How do you see digital technologies affecting the work on history of business and communication?

I think it's positive. I really do. I mean, I'm going to say that guarded, because the idea that everything will be digitized is complete rubbish. The reality is, most businesses don't know what's in their archive. They're just so big. You know that when you go into the British Museum, you only see 10% of what they actually have, but a lot of what they have, they don't even know they have it; it hasn't been catalogued. When I was doing research for a paper on content marketing in the gas industry, I went to the gas archive. They gave me this tiny little catalogue book and said, "that's all we've catalogued, but you're quite welcome to walk around." It was a huge warehouse with shelves and shelves of uncatalogued boxes. A lot of businesses don't want you to go into their archive because they're worried you might find something that they don't actually know about.

I remember when I was doing my research for my master’s degree, I was looking at anti-Semitism in the East End of London in the 1930s. I had to get special permission from the Jewish Board of Guardians to go into their archive because it was that sensitive. I actually found a shocking document in the records from the council: it suggested it may be a good idea to get the Eastern European Jews, who were not assimilated and were poor, to relocate them into Palestine. This was potentially embarrassing to the community because they were talking about organized deportation, exactly what the Nazis were talking about. They didn't know that document was in there.

So, when people talk about the digitization of the archive, it's the digitization of what people know is in the archive. I think in 10 or 20 years time, only a little bit of the archive will be digitized. I think what will be digitized are the narrative sources like company magazines because they're easy to digitize. But I don't see the documentary sources like minutes and memos being digitized, which is what's often more interesting.

I think technology is good. The nice thing about digital archives is they're very readable. My productivity as a historian has probably increased 100% using things like scanner app in my phone. In the past, it would take me two days to get through a couple of files at the BBC archives; now I did it in under a day, and the images are clear. You develop your own digital archive.
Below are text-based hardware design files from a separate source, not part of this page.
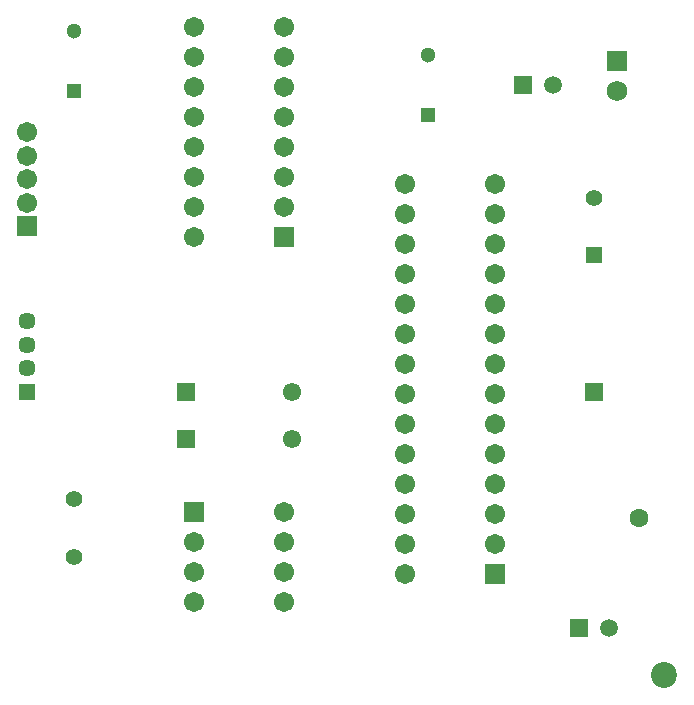
<source format=gts>
G04*
G04 #@! TF.GenerationSoftware,Altium Limited,Altium Designer,22.8.2 (66)*
G04*
G04 Layer_Color=8388736*
%FSLAX25Y25*%
%MOIN*%
G70*
G04*
G04 #@! TF.SameCoordinates,1DA06848-B02D-40B0-91E6-948BEBB4C5FF*
G04*
G04*
G04 #@! TF.FilePolarity,Negative*
G04*
G01*
G75*
%ADD15C,0.05721*%
%ADD16R,0.05721X0.05721*%
%ADD17C,0.06706*%
%ADD18R,0.06706X0.06706*%
%ADD19C,0.08661*%
%ADD20C,0.06902*%
%ADD21R,0.06902X0.06902*%
%ADD22R,0.06115X0.06115*%
%ADD23C,0.06115*%
%ADD24R,0.06706X0.06706*%
%ADD25C,0.05493*%
%ADD26R,0.06299X0.06299*%
%ADD27C,0.06299*%
%ADD28R,0.05918X0.05918*%
%ADD29C,0.05918*%
%ADD30C,0.05118*%
%ADD31R,0.05118X0.05118*%
%ADD32R,0.05524X0.05524*%
%ADD33C,0.05524*%
D15*
X259842Y346457D02*
D03*
Y338583D02*
D03*
Y330709D02*
D03*
D16*
Y322835D02*
D03*
D17*
Y409449D02*
D03*
Y401575D02*
D03*
Y393701D02*
D03*
Y385827D02*
D03*
X345709Y252716D02*
D03*
Y262717D02*
D03*
Y272716D02*
D03*
Y282716D02*
D03*
X315709Y252716D02*
D03*
Y262717D02*
D03*
Y272716D02*
D03*
Y444449D02*
D03*
Y434449D02*
D03*
Y424449D02*
D03*
Y414449D02*
D03*
Y404449D02*
D03*
Y394449D02*
D03*
Y384449D02*
D03*
Y374449D02*
D03*
X345709Y444449D02*
D03*
Y434449D02*
D03*
Y424449D02*
D03*
Y414449D02*
D03*
Y404449D02*
D03*
Y394449D02*
D03*
Y384449D02*
D03*
X385827Y392205D02*
D03*
Y382205D02*
D03*
Y372205D02*
D03*
Y362205D02*
D03*
Y352205D02*
D03*
Y342205D02*
D03*
Y332205D02*
D03*
Y322205D02*
D03*
Y312205D02*
D03*
Y302205D02*
D03*
Y292205D02*
D03*
Y282205D02*
D03*
Y272205D02*
D03*
Y262205D02*
D03*
X415827Y392205D02*
D03*
Y382205D02*
D03*
Y372205D02*
D03*
Y362205D02*
D03*
Y352205D02*
D03*
Y342205D02*
D03*
Y332205D02*
D03*
Y322205D02*
D03*
Y312205D02*
D03*
Y302205D02*
D03*
Y292205D02*
D03*
Y282205D02*
D03*
Y272205D02*
D03*
D18*
X259842Y377953D02*
D03*
D19*
X472441Y228346D02*
D03*
D20*
X456693Y423071D02*
D03*
D21*
Y433071D02*
D03*
D22*
X312992Y307087D02*
D03*
Y322835D02*
D03*
D23*
X348425Y307087D02*
D03*
Y322835D02*
D03*
D24*
X315709Y282716D02*
D03*
X345709Y374449D02*
D03*
X415827Y262205D02*
D03*
D25*
X275590Y267717D02*
D03*
Y286929D02*
D03*
D26*
X448819Y322835D02*
D03*
D27*
X463976Y280709D02*
D03*
D28*
X443819Y244094D02*
D03*
X425197Y425197D02*
D03*
D29*
X453819Y244094D02*
D03*
X435197Y425197D02*
D03*
D30*
X393701Y435197D02*
D03*
X275590Y443071D02*
D03*
D31*
X393701Y415197D02*
D03*
X275590Y423071D02*
D03*
D32*
X448819Y368347D02*
D03*
D33*
Y387559D02*
D03*
M02*

</source>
I think one of the dangers is that it will give non-historians access to historical records. I think that's dangerous because if I wanted to understand chemicals, I'd have to be trained in a laboratory. It's the same for history. People will get access to this, but they won't understand. Nietzsche, who had a PhD in history, wrote a beautiful essay called On the Uses and Abuses of the Past. He said we must be careful in how we understand the past, or "we will be tourists wandering aimlessly around the pyramids." The danger is you'll have people going to archives like tourists, not knowing what they're seeing.

If you cheapen history by making it too popular, you can destroy everything. However, I think in the future, historians will become more important because they can guide other people on how to access that past. The future role of the historian is as the interpreter, as the curator, as the guide to this democratic past.